Provide an easy-to-customizable tool for launching a large number of experiments in a second.
To my experience, most of experiment management tools are too complicated to modify and often requires the experiment code to adapt on the launcher. Take hydra
for example. You have to follow their decorator (e.g., @hydra.main
) to take arguments from the CLI or use their configuration files (e.g., OmegaConf
) to setup the experiments.
We have a dummy example in this repository.
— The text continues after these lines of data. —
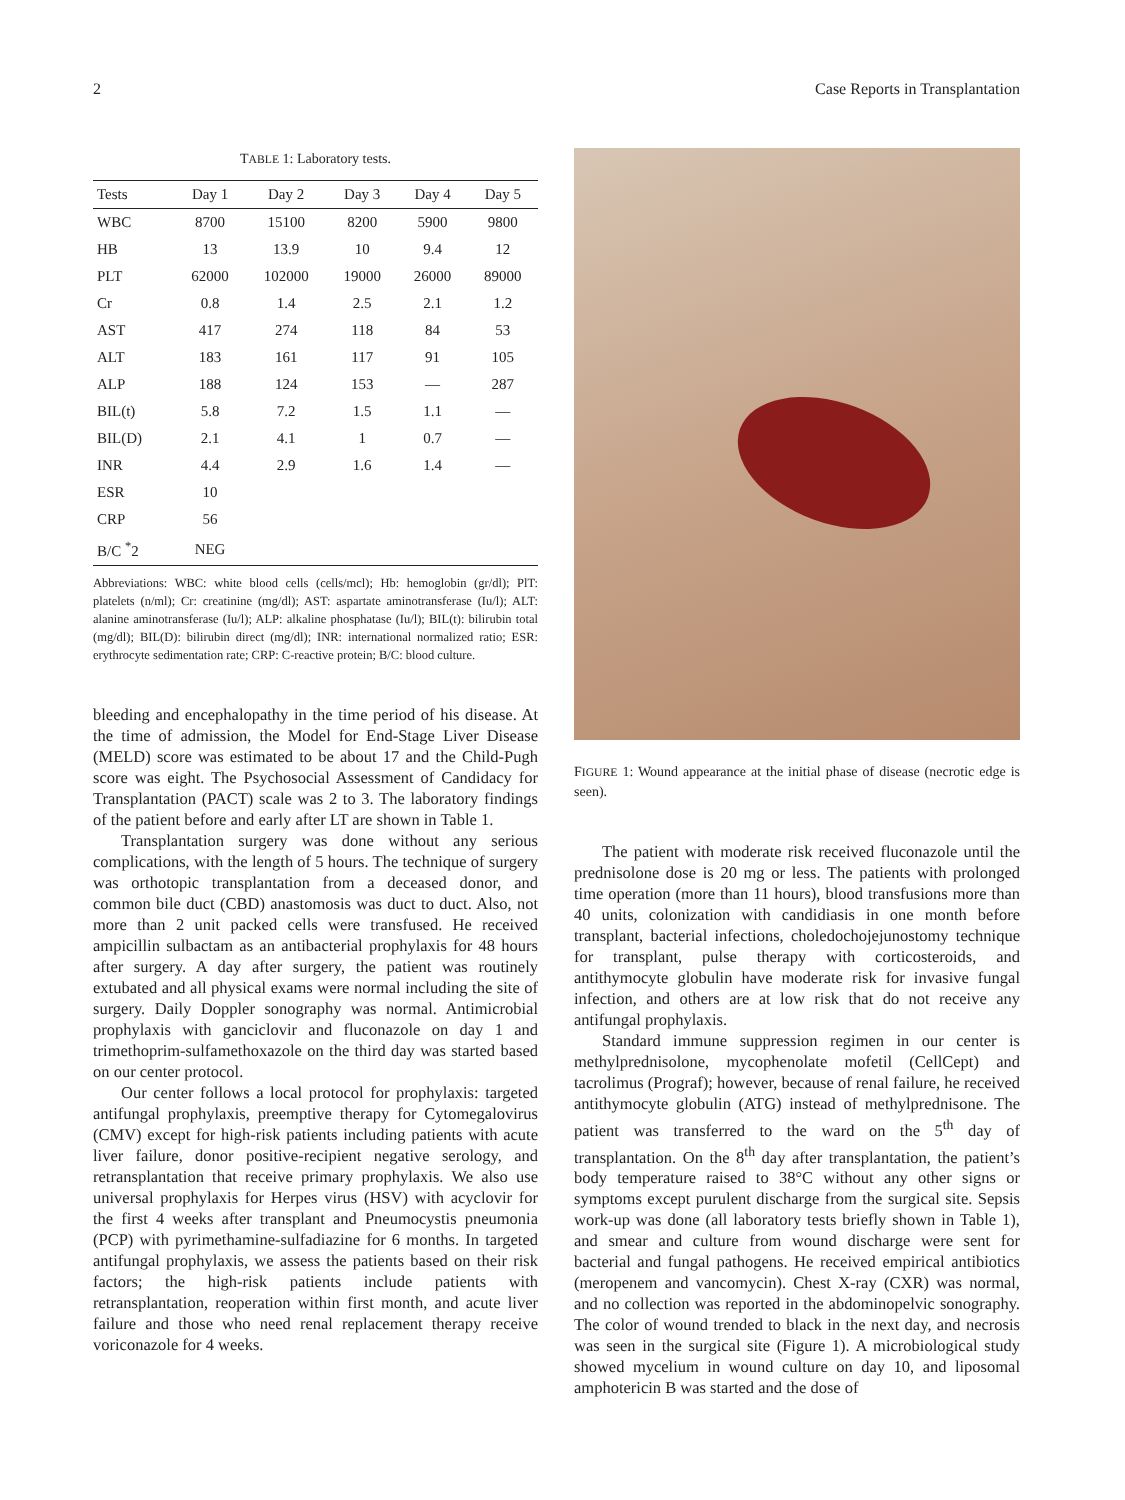2 Case Reports in Transplantation
TABLE 1: Laboratory tests.
| Tests | Day 1 | Day 2 | Day 3 | Day 4 | Day 5 |
| --- | --- | --- | --- | --- | --- |
| WBC | 8700 | 15100 | 8200 | 5900 | 9800 |
| HB | 13 | 13.9 | 10 | 9.4 | 12 |
| PLT | 62000 | 102000 | 19000 | 26000 | 89000 |
| Cr | 0.8 | 1.4 | 2.5 | 2.1 | 1.2 |
| AST | 417 | 274 | 118 | 84 | 53 |
| ALT | 183 | 161 | 117 | 91 | 105 |
| ALP | 188 | 124 | 153 | — | 287 |
| BIL(t) | 5.8 | 7.2 | 1.5 | 1.1 | — |
| BIL(D) | 2.1 | 4.1 | 1 | 0.7 | — |
| INR | 4.4 | 2.9 | 1.6 | 1.4 | — |
| ESR | 10 | | | | |
| CRP | 56 | | | | |
| B/C <sup>*</sup>2 | NEG | | | | |
Abbreviations: WBC: white blood cells (cells/mcl); Hb: hemoglobin (gr/dl); PlT: platelets (n/ml); Cr: creatinine (mg/dl); AST: aspartate aminotransferase (Iu/l); ALT: alanine aminotransferase (Iu/l); ALP: alkaline phosphatase (Iu/l); BIL(t): bilirubin total (mg/dl); BIL(D): bilirubin direct (mg/dl); INR: international normalized ratio; ESR: erythrocyte sedimentation rate; CRP: C-reactive protein; B/C: blood culture.
bleeding and encephalopathy in the time period of his disease. At the time of admission, the Model for End-Stage Liver Disease (MELD) score was estimated to be about 17 and the Child-Pugh score was eight. The Psychosocial Assessment of Candidacy for Transplantation (PACT) scale was 2 to 3. The laboratory findings of the patient before and early after LT are shown in Table 1.
Transplantation surgery was done without any serious complications, with the length of 5 hours. The technique of surgery was orthotopic transplantation from a deceased donor, and common bile duct (CBD) anastomosis was duct to duct. Also, not more than 2 unit packed cells were transfused. He received ampicillin sulbactam as an antibacterial prophylaxis for 48 hours after surgery. A day after surgery, the patient was routinely extubated and all physical exams were normal including the site of surgery. Daily Doppler sonography was normal. Antimicrobial prophylaxis with ganciclovir and fluconazole on day 1 and trimethoprim-sulfamethoxazole on the third day was started based on our center protocol.
Our center follows a local protocol for prophylaxis: targeted antifungal prophylaxis, preemptive therapy for Cytomegalovirus (CMV) except for high-risk patients including patients with acute liver failure, donor positive-recipient negative serology, and retransplantation that receive primary prophylaxis. We also use universal prophylaxis for Herpes virus (HSV) with acyclovir for the first 4 weeks after transplant and Pneumocystis pneumonia (PCP) with pyrimethamine-sulfadiazine for 6 months. In targeted antifungal prophylaxis, we assess the patients based on their risk factors; the high-risk patients include patients with retransplantation, reoperation within first month, and acute liver failure and those who need renal replacement therapy receive voriconazole for 4 weeks.
FIGURE 1: Wound appearance at the initial phase of disease (necrotic edge is seen).
The patient with moderate risk received fluconazole until the prednisolone dose is 20 mg or less. The patients with prolonged time operation (more than 11 hours), blood transfusions more than 40 units, colonization with candidiasis in one month before transplant, bacterial infections, choledochojejunostomy technique for transplant, pulse therapy with corticosteroids, and antithymocyte globulin have moderate risk for invasive fungal infection, and others are at low risk that do not receive any antifungal prophylaxis.
Standard immune suppression regimen in our center is methylprednisolone, mycophenolate mofetil (CellCept) and tacrolimus (Prograf); however, because of renal failure, he received antithymocyte globulin (ATG) instead of methylprednisone. The patient was transferred to the ward on the 5<sup>th</sup> day of transplantation. On the 8<sup>th</sup> day after transplantation, the patient’s body temperature raised to 38°C without any other signs or symptoms except purulent discharge from the surgical site. Sepsis work-up was done (all laboratory tests briefly shown in Table 1), and smear and culture from wound discharge were sent for bacterial and fungal pathogens. He received empirical antibiotics (meropenem and vancomycin). Chest X-ray (CXR) was normal, and no collection was reported in the abdominopelvic sonography. The color of wound trended to black in the next day, and necrosis was seen in the surgical site (Figure 1). A microbiological study showed mycelium in wound culture on day 10, and liposomal amphotericin B was started and the dose of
Run export PYTHONPATH=$(pwd):$PYTHONPATH
.
python experiments/dummy/run.py --mode local --gpus 0 # Runing jobs locally and sequentially on GPU 0
python experiments/dummy/run.py --mode sbatch --gpus 0 --n_jobs 4 # Evenlly distribute the tasks to 4 SLURM jobs and run them each on GPU 0
python experiments/dummy/run.py --mode screen --gpus 0 1 --n_jobs 4 # Evenlly distribute the tasks to 4 screen sessions and run them each on GPU 0 and 1
Example outputs of python experiments/dummy/run.py --model local --gpus 0
Total: 4
python3 dummy.py --lr 1e-4 --debug --dataset MNIST --model LeNet
Dataset: MNIST; Model: LeNet, lr=0.0001, debug=True
Run task 0-1
python3 dummy.py --lr 1e-4 --debug --dataset CIFAR-10 --model LeNet
Dataset: CIFAR-10; Model: LeNet, lr=0.0001, debug=True
Run task 1-2
python3 dummy.py --lr 1e-4 --debug --dataset CIFAR-10 --model AlexNet
Dataset: CIFAR-10; Model: AlexNet, lr=0.0001, debug=True
Run task 2-3
python3 dummy.py --lr 1e-4 --debug --dataset MNIST --model AlexNet
Dataset: MNIST; Model: AlexNet, lr=0.0001, debug=True
Run task 3-4
Launched 4 jobs. Each job runs 1 tasks.